キャビンから出ると、ベタナギの海に浮かぶネープルスが目に飛び込んできた。いつもの銭洲の風景だが、解禁日はことさら気分が高揚する。
それにしてもこれほどのナギに恵まれた解禁日は記憶にない。これで魚が思うように釣れれば最高なのだが。
7時までに全員で解禁の儀式というか、お参りをする。塩、米、お神酒を一人ずつ海に捧げ、二礼、二拍、一礼。安全と大漁を祈願した。
7時5分前、船長は戦闘モードに突入。次つぎと指示が送られてくる。
「エサ釣りはカンパチかシマアジ、泳がせは底から、ルアーはキャストして底からシャクって。あと2分、準備はいい? ハイやって、水深35メートル」
かくして2011シーズンの銭洲が幕を開けた。水温は16度台とやや低い。
ミヨシ側の5人のルアーマンは、東海大学釣魚部の部員とOBの方々。そのリーダー格と見えた野平君が、船中1本目のヒレナガカンパチをヒットさせる。3キロクラスのまずまずの型だった。ヒットルアーはイワシカラーのロングジグ140グラム。
2本目も野平君でグッと型がよく4キロオーバーのヒレナガ。3本目は今期から助手として乗船している飯田健斗君、16歳!!これはスマだったが、ルアーチームの連続ヒットが続く。
ここまで開始から約30分。解禁日としては過去にもあったパターンで、この辺りからエサ釣りチームにもカンパチがヒットすることが多い。
ところが、本命視されていたアジの泳がせにも、身エサやオキアミエサの五目釣りにもヒットがない。
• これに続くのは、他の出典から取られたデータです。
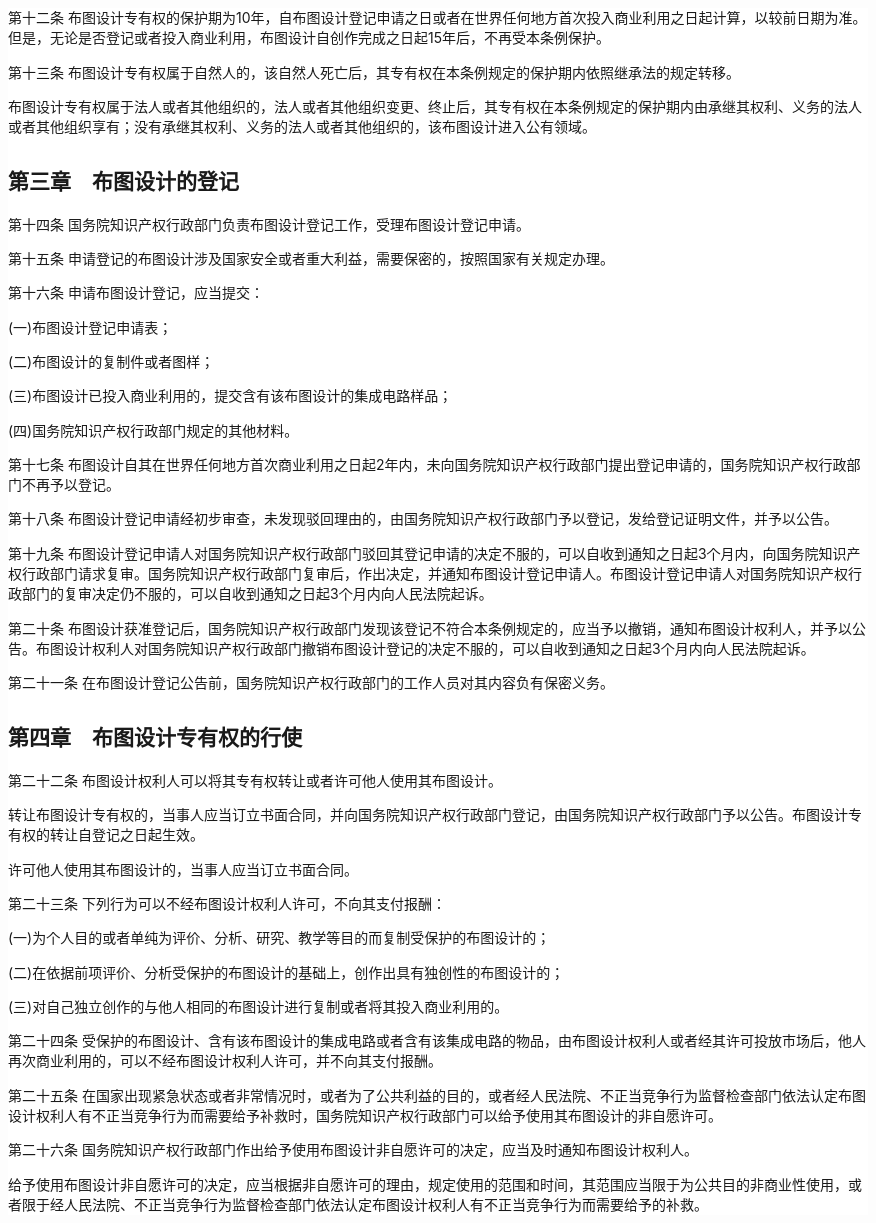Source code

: 第十二条 布图设计专有权的保护期为10年，自布图设计登记申请之日或者在世界任何地方首次投入商业利用之日起计算，以较前日期为准。但是，无论是否登记或者投入商业利用，布图设计自创作完成之日起15年后，不再受本条例保护。

第十三条 布图设计专有权属于自然人的，该自然人死亡后，其专有权在本条例规定的保护期内依照继承法的规定转移。

布图设计专有权属于法人或者其他组织的，法人或者其他组织变更、终止后，其专有权在本条例规定的保护期内由承继其权利、义务的法人或者其他组织享有；没有承继其权利、义务的法人或者其他组织的，该布图设计进入公有领域。

## 第三章　布图设计的登记

第十四条 国务院知识产权行政部门负责布图设计登记工作，受理布图设计登记申请。

第十五条 申请登记的布图设计涉及国家安全或者重大利益，需要保密的，按照国家有关规定办理。

第十六条 申请布图设计登记，应当提交：

(一)布图设计登记申请表；

(二)布图设计的复制件或者图样；

(三)布图设计已投入商业利用的，提交含有该布图设计的集成电路样品；

(四)国务院知识产权行政部门规定的其他材料。

第十七条 布图设计自其在世界任何地方首次商业利用之日起2年内，未向国务院知识产权行政部门提出登记申请的，国务院知识产权行政部门不再予以登记。

第十八条 布图设计登记申请经初步审查，未发现驳回理由的，由国务院知识产权行政部门予以登记，发给登记证明文件，并予以公告。

第十九条 布图设计登记申请人对国务院知识产权行政部门驳回其登记申请的决定不服的，可以自收到通知之日起3个月内，向国务院知识产权行政部门请求复审。国务院知识产权行政部门复审后，作出决定，并通知布图设计登记申请人。布图设计登记申请人对国务院知识产权行政部门的复审决定仍不服的，可以自收到通知之日起3个月内向人民法院起诉。

第二十条 布图设计获准登记后，国务院知识产权行政部门发现该登记不符合本条例规定的，应当予以撤销，通知布图设计权利人，并予以公告。布图设计权利人对国务院知识产权行政部门撤销布图设计登记的决定不服的，可以自收到通知之日起3个月内向人民法院起诉。

第二十一条 在布图设计登记公告前，国务院知识产权行政部门的工作人员对其内容负有保密义务。

## 第四章　布图设计专有权的行使

第二十二条 布图设计权利人可以将其专有权转让或者许可他人使用其布图设计。

转让布图设计专有权的，当事人应当订立书面合同，并向国务院知识产权行政部门登记，由国务院知识产权行政部门予以公告。布图设计专有权的转让自登记之日起生效。

许可他人使用其布图设计的，当事人应当订立书面合同。

第二十三条 下列行为可以不经布图设计权利人许可，不向其支付报酬：

(一)为个人目的或者单纯为评价、分析、研究、教学等目的而复制受保护的布图设计的；

(二)在依据前项评价、分析受保护的布图设计的基础上，创作出具有独创性的布图设计的；

(三)对自己独立创作的与他人相同的布图设计进行复制或者将其投入商业利用的。

第二十四条 受保护的布图设计、含有该布图设计的集成电路或者含有该集成电路的物品，由布图设计权利人或者经其许可投放市场后，他人再次商业利用的，可以不经布图设计权利人许可，并不向其支付报酬。

第二十五条 在国家出现紧急状态或者非常情况时，或者为了公共利益的目的，或者经人民法院、不正当竞争行为监督检查部门依法认定布图设计权利人有不正当竞争行为而需要给予补救时，国务院知识产权行政部门可以给予使用其布图设计的非自愿许可。

第二十六条 国务院知识产权行政部门作出给予使用布图设计非自愿许可的决定，应当及时通知布图设计权利人。

给予使用布图设计非自愿许可的决定，应当根据非自愿许可的理由，规定使用的范围和时间，其范围应当限于为公共目的非商业性使用，或者限于经人民法院、不正当竞争行为监督检查部门依法认定布图设计权利人有不正当竞争行为而需要给予的补救。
8時前、シマアジを狙っていた仲乗りの國島満君に3.2キロのヒレナガがヒット。なんとこれはオキアミエサに食ってきた。こうなると、エサ釣りでカンパチを狙うには方針が立てにくい。1キロ前後の小型ならば、こうした食いをよく見せるが、3キロクラスがシマアジ仕掛けにヒットするとなると、さてどうするか。アジの泳がせから五目仕掛けに変更する人が増えてきた。